Possible side effects can include:

  • high blood pressure
  • high blood sugar levels
  • cataracts
  • weight gain
  • acne
  • stretch marks
  • growth disruption in children
  • rounding of the face (referred to as “moon face”)
  • insomnia
  • increase in facial hair
  • mood swings
  • osteoporosis
  • psychosis
  • muscle and joint pain
  • muscle weakness
  • stomach pain
  • stomach ulcers
  • nausea

Despite possible side effects, a person should not suddenly stop taking steroids. If an individual has taken steroids for more than a few days, they will need to gradually reduce the dose over time rather than stopping suddenly.

When a person takes man-made steroids as a medication, the body stops making enough natural steroids that help the body function. Suddenly stopping steroid medication can affect blood sugar levels, cause blood pressure to drop, and lead to adrenal insufficiency (when the body doesn’t make enough hormones).

Steroids are not a long-term treatment option, due to possible side effects.

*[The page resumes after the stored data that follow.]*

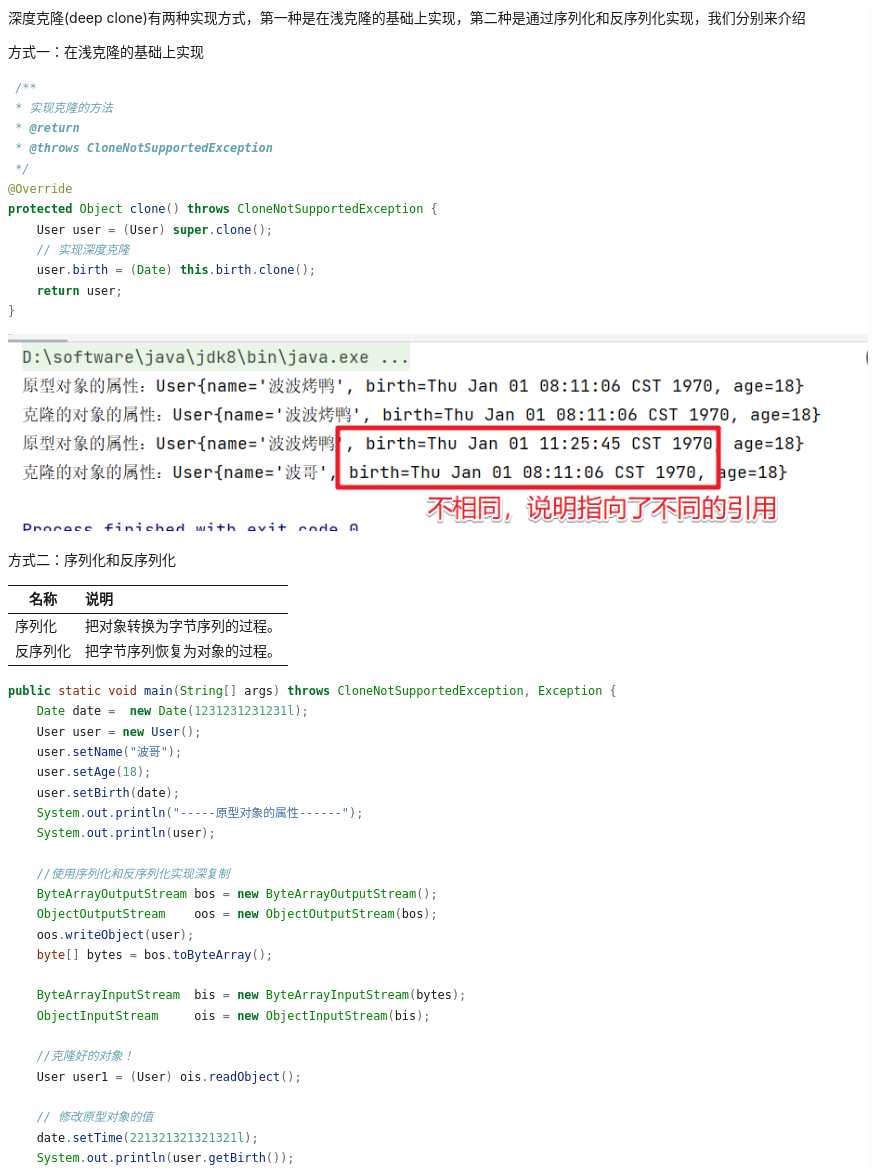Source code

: 深度克隆(deep clone)有两种实现方式，第一种是在浅克隆的基础上实现，第二种是通过序列化和反序列化实现，我们分别来介绍

方式一：在浅克隆的基础上实现

```java
 /**
 * 实现克隆的方法
 * @return
 * @throws CloneNotSupportedException
 */
@Override
protected Object clone() throws CloneNotSupportedException {
    User user = (User) super.clone();
    // 实现深度克隆
    user.birth = (Date) this.birth.clone();
    return user;
}
```

![image-20240906152755391](img/image-20240906152755391.png)



方式二：序列化和反序列化



| 名称     | 说明                         |
| -------- | :--------------------------- |
| 序列化   | 把对象转换为字节序列的过程。 |
| 反序列化 | 把字节序列恢复为对象的过程。 |

```java
public static void main(String[] args) throws CloneNotSupportedException, Exception {
	Date date =  new Date(1231231231231l);
	User user = new User();
	user.setName("波哥");
	user.setAge(18);
	user.setBirth(date);
	System.out.println("-----原型对象的属性------");
	System.out.println(user);

	//使用序列化和反序列化实现深复制
	ByteArrayOutputStream bos = new ByteArrayOutputStream();
	ObjectOutputStream    oos = new ObjectOutputStream(bos);
	oos.writeObject(user);
	byte[] bytes = bos.toByteArray();

	ByteArrayInputStream  bis = new ByteArrayInputStream(bytes);
	ObjectInputStream	  ois = new ObjectInputStream(bis);

	//克隆好的对象！
	User user1 = (User) ois.readObject();   

	// 修改原型对象的值
	date.setTime(221321321321321l);
	System.out.println(user.getBirth());
```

Doctors often prescribe steroids for people with UC on a short-term basis to help bring a flare-up under control and help the UC go into remission. A person may also take steroids on a short-term basis while waiting for other treatments to take effect.

Healthcare professionals often prescribe steroids for a period of 8 weeks, with the dose gradually reducing during this time. It is important a person completes the full course and does not stop taking steroids suddenly, even if symptoms improve.

Due to the possibility of numerous side effects, doctors often choose other medications before prescribing steroids for UC.

A person may try topical or oral 5-ASAs before trying steroids.

If a person and their doctor decide to reduce or stop taking steroids and symptoms continue, the individual may take immunosuppressants such as azathioprine (Azasan) or mercaptopurine (Purixan) along with steroids.

In cases of severe UC that does not improve with steroids or immunosuppressants, biological treatments like infliximab (Remicade) or adalimumab (Humira) may help.

Some FAQs about steroids and UC may include:

Do steroids help ulcerative colitis?

Steroids can be an effective treatment for UC, by helping to reduce inflammation in the digestive tract. Oral or rectal steroids can help treat a flare-up of UC. In more severe cases, a person may receive steroids intravenously.

How long does it take for steroids to help colitis?

Due to potential side effects, people will typically receive steroids on a short-term basis to help manage UC. Typically, a doctor will prescribe a course of steroids for roughly 8 weeks, with the dose gradually reducing during this time.

What is the drug of choice for ulcerative colitis?

In addition to corticosteroids, a doctor may also suggest medications such as 5-ASAs, immunomodulators, and biological treatments.

What happens if steroids do not work for ulcerative colitis?

If steroids are not effective, or a doctor decides to reduce steroids, they may recommend other treatments, such as immunosuppressants or biologics.

Steroids, also called corticosteroids, are medications that a doctor may prescribe to help treat UC.

Steroids work by suppressing the activity of the immune system, and in turn, lowering inflammation in the digestive tract to relieve symptoms during a flare-up.

A person should take these drugs only on a short-term basis, due to potential side effects.